Laying down the law
Ken MacFadyen wanted excitement, challenges and variety in his working life. Every day was to be different. While he was studying physics at university he considered many possibilities, including the armed forces. But, he says, his altruistic tendencies drew him towards the police almost 12 years ago.
Those same tendencies drew him away from the beat and into teaching two years later. Now, instead of watching unsavoury characters, he sits in his physics lab at Penicuik high in Midlothian, watching children develop. “I wanted to make a difference to society. I wanted to do something that would help people.”
Mr MacFadyen, 34, didn’t rush into the force when he graduated. He pondered his choices carefully, spending time researching all the options before joining the Cumbrian Constabulary. He chose a smallish force where he could learn all-round policing rather than specialise, as many do, in larger forces such as the Met in London. Looking back, he sounds like a man who knew exactly what he was doing.
He believed that, as a policeman, he could influence people’s behaviour - while helping them. He quickly found he couldn’t. “You are just picking up the pieces. In education, you can influence young people through your subject and by helping them develop life skills. In policing, you are dealing with negative things all the time.”
Mr MacFadyen also found the unsociable hours difficult, with only one weekend off in four, and often long hours of overtime. “If you made an arrest you had to see it through, doing the interviews, collecting evidence and statements, and filling out the paperwork,” he says. “You’d get paid for it, but I could never guarantee I’d make it to the pub to meet my friends.”
He soon found that while he was sitting for hours - without a break - observing a would-be thief, his mates were in the pub or out on the golf course. His fiancee, now his wife, Helen, was a nurse, which meant that meetings required precise, almost military planning.

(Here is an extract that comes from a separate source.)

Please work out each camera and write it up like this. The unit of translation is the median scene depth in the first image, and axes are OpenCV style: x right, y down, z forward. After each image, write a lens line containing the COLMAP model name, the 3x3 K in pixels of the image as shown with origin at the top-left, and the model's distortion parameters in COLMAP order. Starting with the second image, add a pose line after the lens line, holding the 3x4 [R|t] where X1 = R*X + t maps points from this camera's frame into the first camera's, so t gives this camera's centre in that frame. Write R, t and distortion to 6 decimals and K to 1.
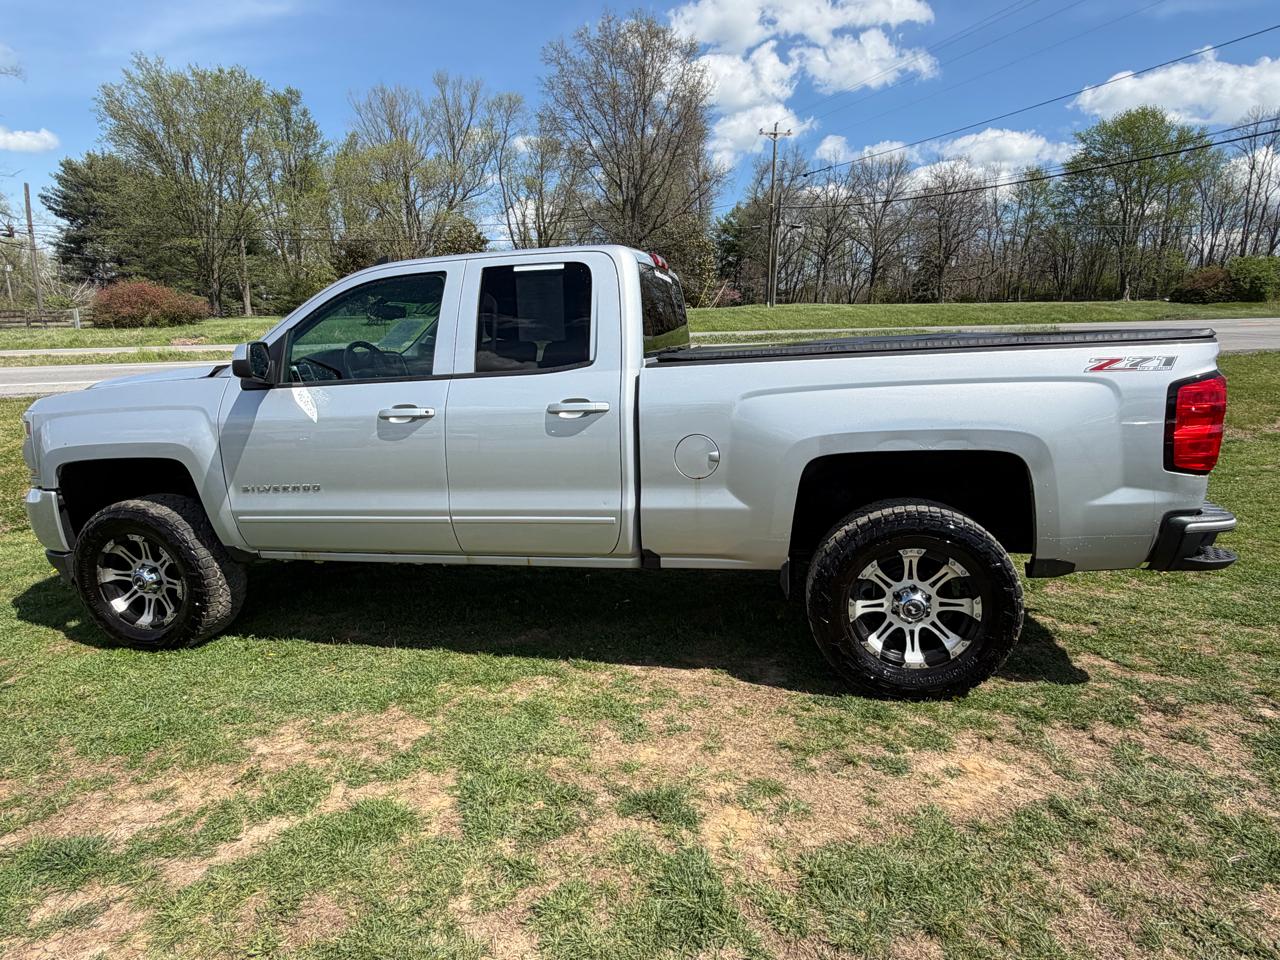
lens RADIAL K [[719.0, 0, 635.3], [0, 719.0, 471.4], [0, 0, 1]] dist [-0.000026, -0.001625]
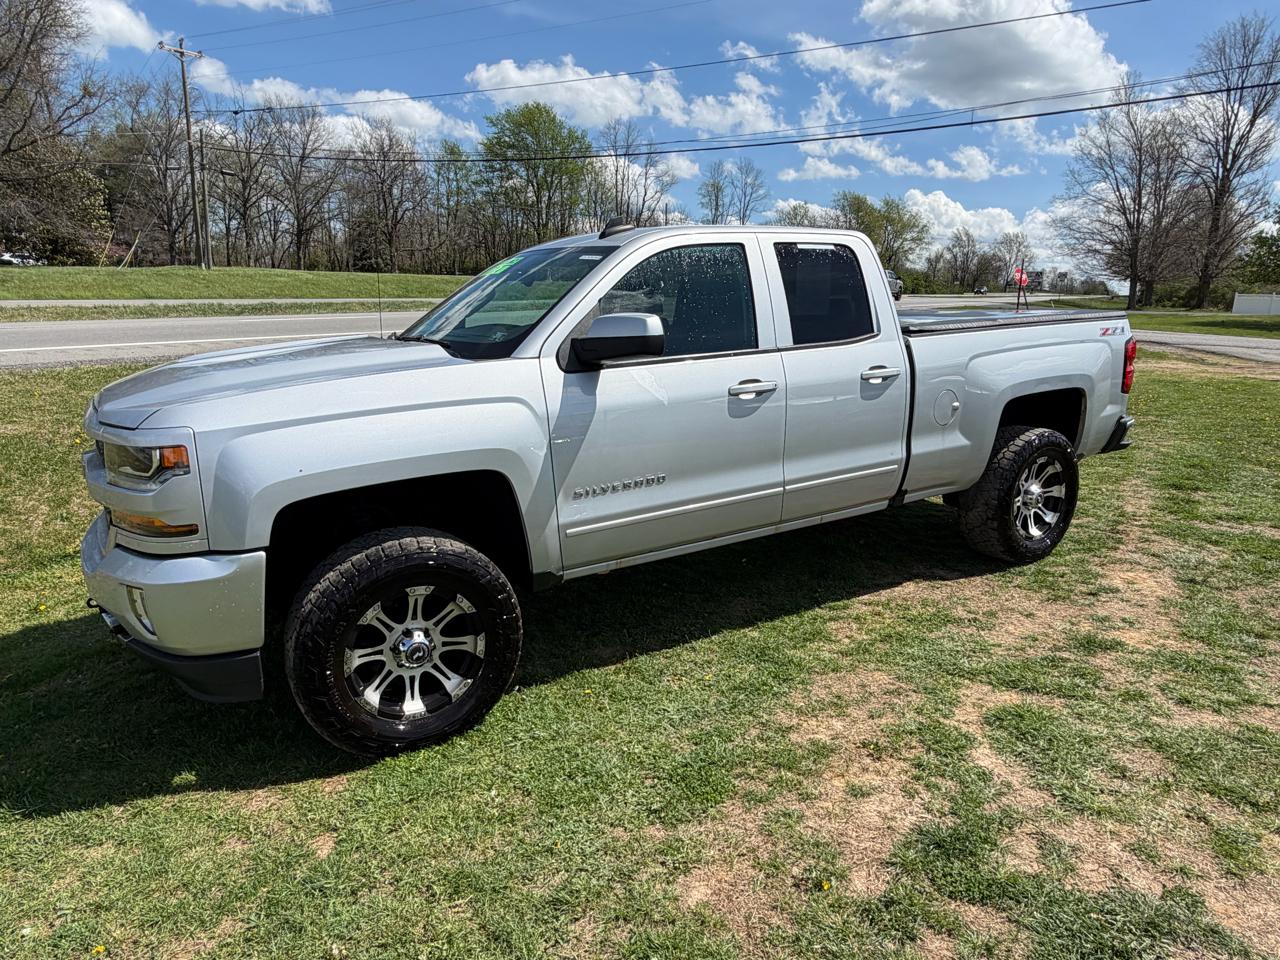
lens RADIAL K [[792.4, 0, 637.6], [0, 792.4, 476.0], [0, 0, 1]] dist [-0.002305, 0.003384]
pose [[0.734244, -0.129629, 0.666394, -1.063743], [0.114054, 0.991203, 0.067144, -0.048019], [-0.669236, 0.026704, 0.742570, 0.280850]]
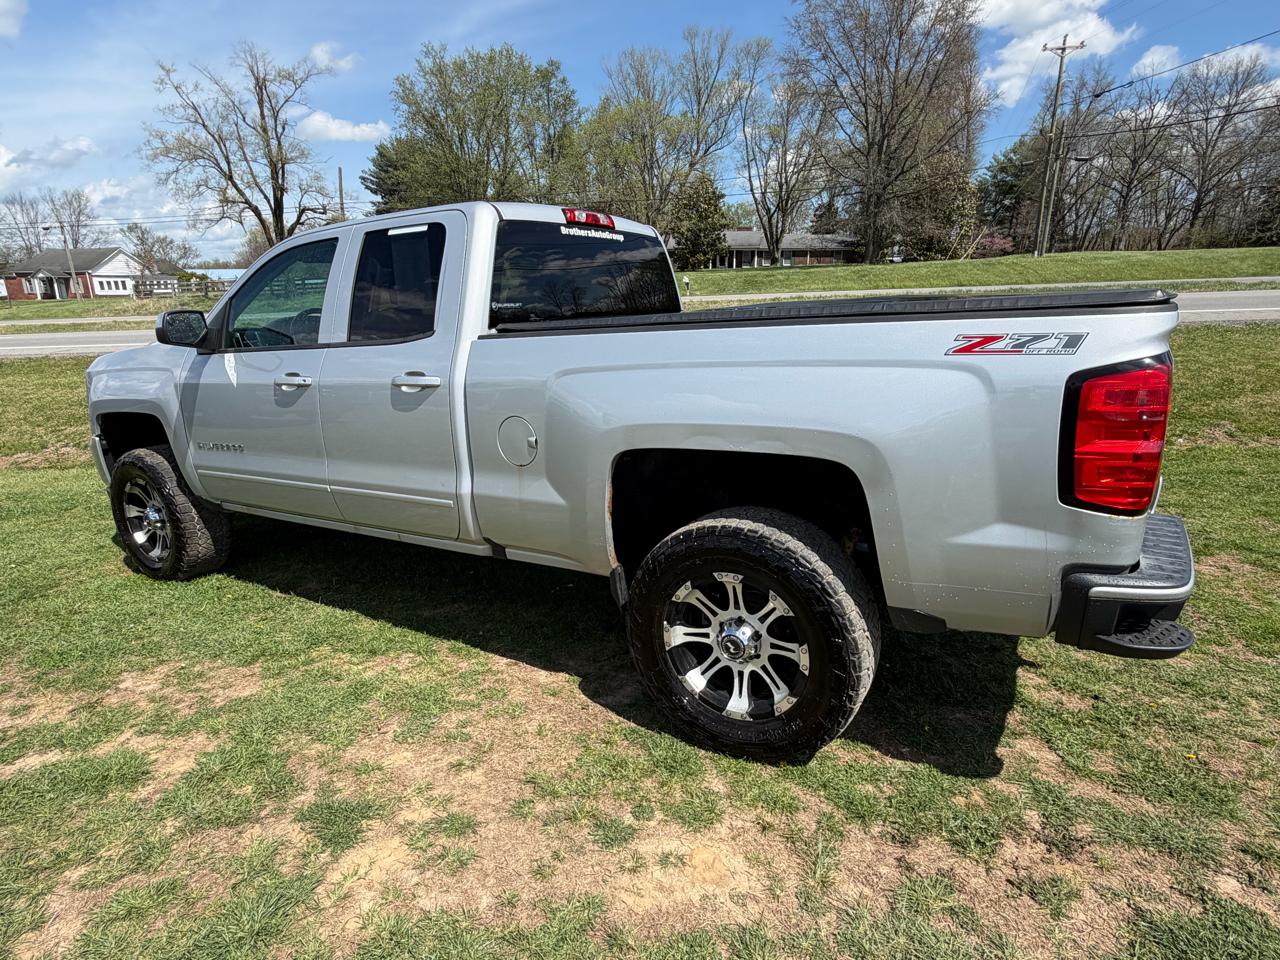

The final straw came when he was attacked by a young man he’d apprehended. The offender was fined pound;50 with 120 hours’ community service. “On the same day, in the same court, someone got a pound;120 fine for watching a colour television without a licence,” says Mr MacFadyen, who received pound;50 in compensation for his injuries. “That was the turning point.”
At the end of his two-year probationary period with the police, he walked away and took up teaching instead. He hasn’t looked back.
But spending that time on the beat and in panda cars did help prepare him for the classroom. “It gave me skills that were extremely useful to have when starting out - the sort of things you usually learn through experience.”
To begin with, it gave him an authority that enabled him to take control in the classroom, and to deal with difficult situations. He found he could defuse a heated situation from day one by simply talking in a calm, lowered voice. He also had administrative and organisational skills - and a nose for investigating that enabled him to sniff out deeper problems.
“Policing was definitely more difficult and more demoralising than teaching. I enjoy teaching so much more. I can help the children by teaching them about science, and other transferable skills such as teamwork and co-operation. That’s a real challenge.”
So Ken MacFadyen has his excitement, variation and challenges. And the McCrone report means that, working in Scotland, he only has to put in an official 35-hour week. Plus he has every weekend off, giving him more time to be at home with his wife and two-year-old son, Callum.
He reckons he made the right decision in the end.